Clean_all_stop <- tokens_remove(Clean_all,pattern = stopwords('en'))
Clean_all_stop2 <- tokens_tolower(Clean_all_stop)
Clean_all_stop3 <- tokens_ngrams(Clean_all_stop2, n = 2)
Clean_all_stop %>%
tokens_tolower %>%
tokens_ngrams(n = 2) %>%
dfm %>%
textstat_frequency(n = 25) %>%
ggplot(aes(x = reorder(feature, frequency), y = frequency)) +
geom_point() +
coord_flip() +
labs(x = "2-gram Words in sample", y = "Frequency of occurance")
## Uniqueness of Words:
The below is taken from the work by “Jeff B”, and intially wasnt going to be included in the report, however the process is very important: establishing the minimum size of the required dictionary for an application to run smoothly and quickly. The below shows that, including stopwords, a dictionary of as few as 150 words accounts for over 50% of all words used. Thereafter the uniqueness of words increases, with little gain on the % of total words.

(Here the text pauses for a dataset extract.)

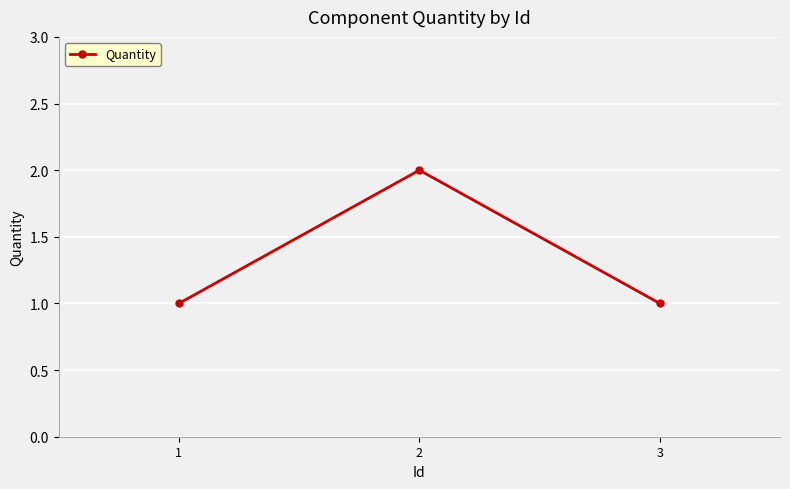

What is the ratio of the value at 1 to the value at 3?

1.0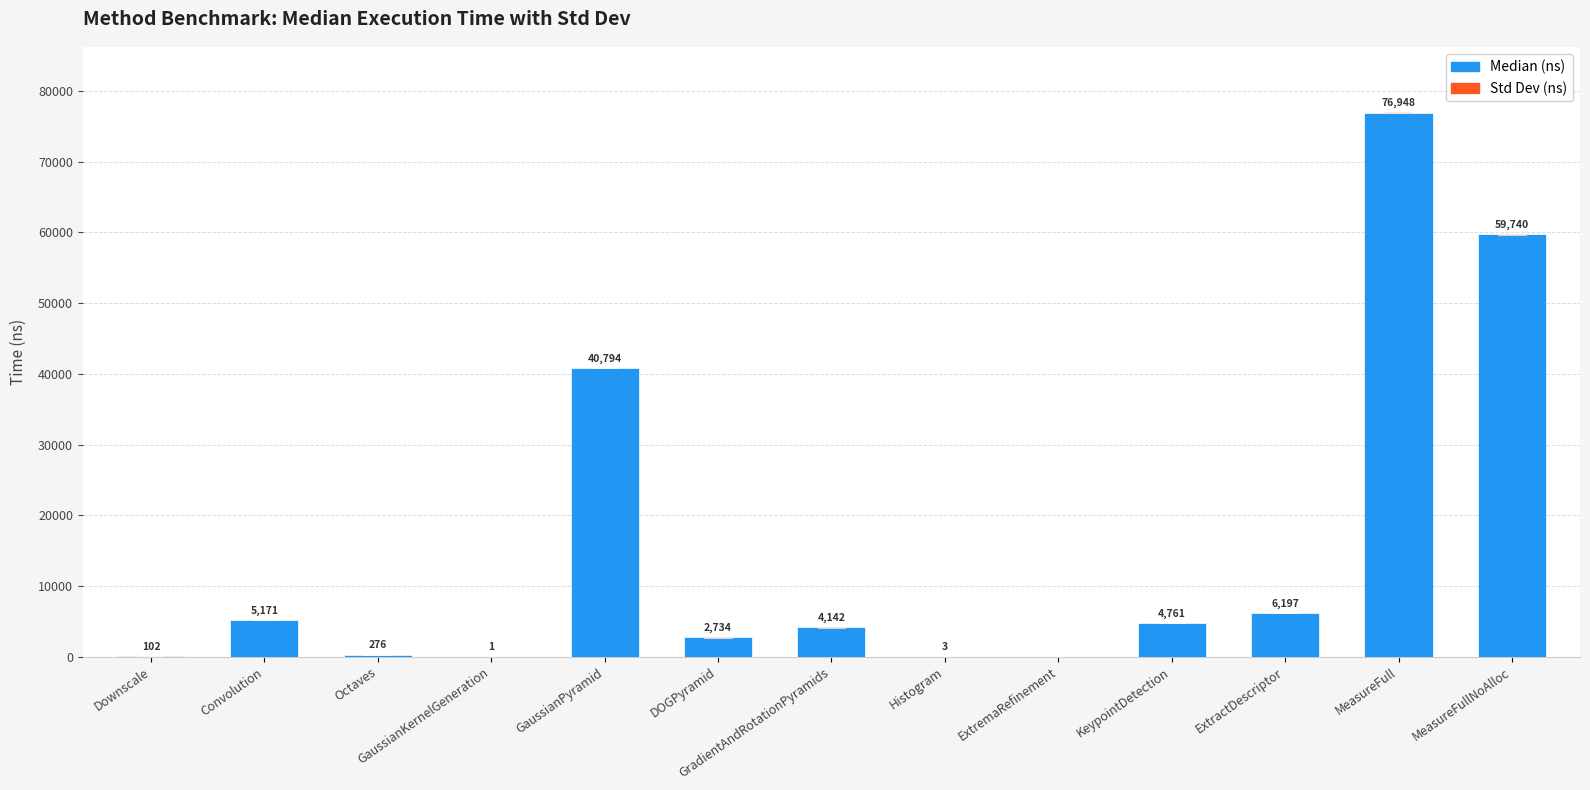

The Median series shows 129205.5 at MeasureFull. True or false?

False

# credit: jgbond/capstone-milestone
uniqueNeeds <- function(dictLength) {
Clean_all %>%
dfm(tolower = TRUE) %>%
textstat_frequency(n = dictLength) -> num
Clean_all %>%
dfm(tolower = TRUE) %>%
textstat_frequency() -> den
data.frame(dictLength = dictLength,
totalCover = sum(num$frequency) / sum(den$frequency), # Percentage of total word count covered by top N words
uniqueCover = dictLength / length(den$feature)) # Percentage of unique words covered by top N words
}
wordCoverTable <- rbind(uniqueNeeds(10), uniqueNeeds(100),
uniqueNeeds(150), uniqueNeeds(250), uniqueNeeds(500),
uniqueNeeds(1000), uniqueNeeds(2000), uniqueNeeds(3000),
uniqueNeeds(4000))
wordCoverPlot <- ggplot(data = wordCoverTable, aes(x = dictLength, y = totalCover)) +
geom_line() +
labs(title = "Word Coverage",
x = "Top N Words",
y = "% Total Covered by Top N Words") +
theme(legend.position="bottom")
wordCoverTable
## dictLength totalCover uniqueCover
## 1 10 0.2156526 0.0001261002
## 2 100 0.4622781 0.0012610022
## 3 150 0.5070787 0.0018915034
## 4 250 0.5573705 0.0031525056
## 5 500 0.6269458 0.0063050112
## 6 1000 0.7007134 0.0126100224
## 7 2000 0.7746455 0.0252200449
## 8 3000 0.8156671 0.0378300673
## 9 4000 0.8426271 0.0504400898
In the next steps, a model will be developed to predict the most likely word chains for the above texts, using the sample extracted. thereafter this can be tested on the remaining unsampled texts avaialable.